_Task prompt_: Restate each line of the listing exactly, without carrying over any pictures.

_Exercise data_:

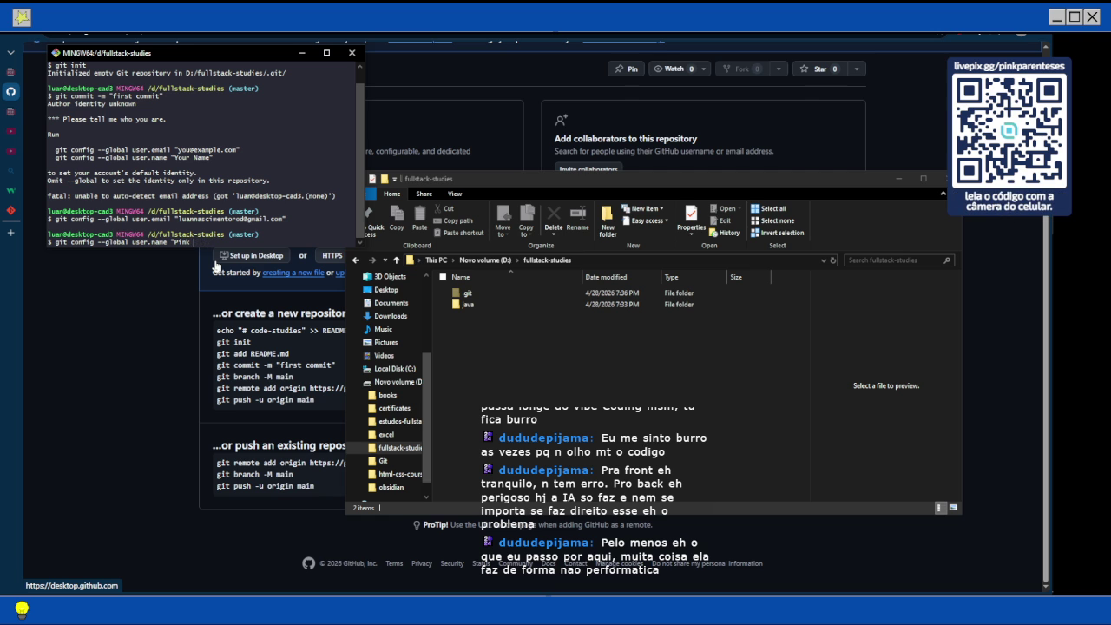
pyautogui.press('BackSpace')
pyautogui.press('BackSpace')
pyautogui.press('BackSpace')
pyautogui.write('pink pare')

_Task output_:
pyautogui.press('BackSpace')
pyautogui.press('BackSpace')
pyautogui.press('BackSpace')
pyautogui.write('pink pare')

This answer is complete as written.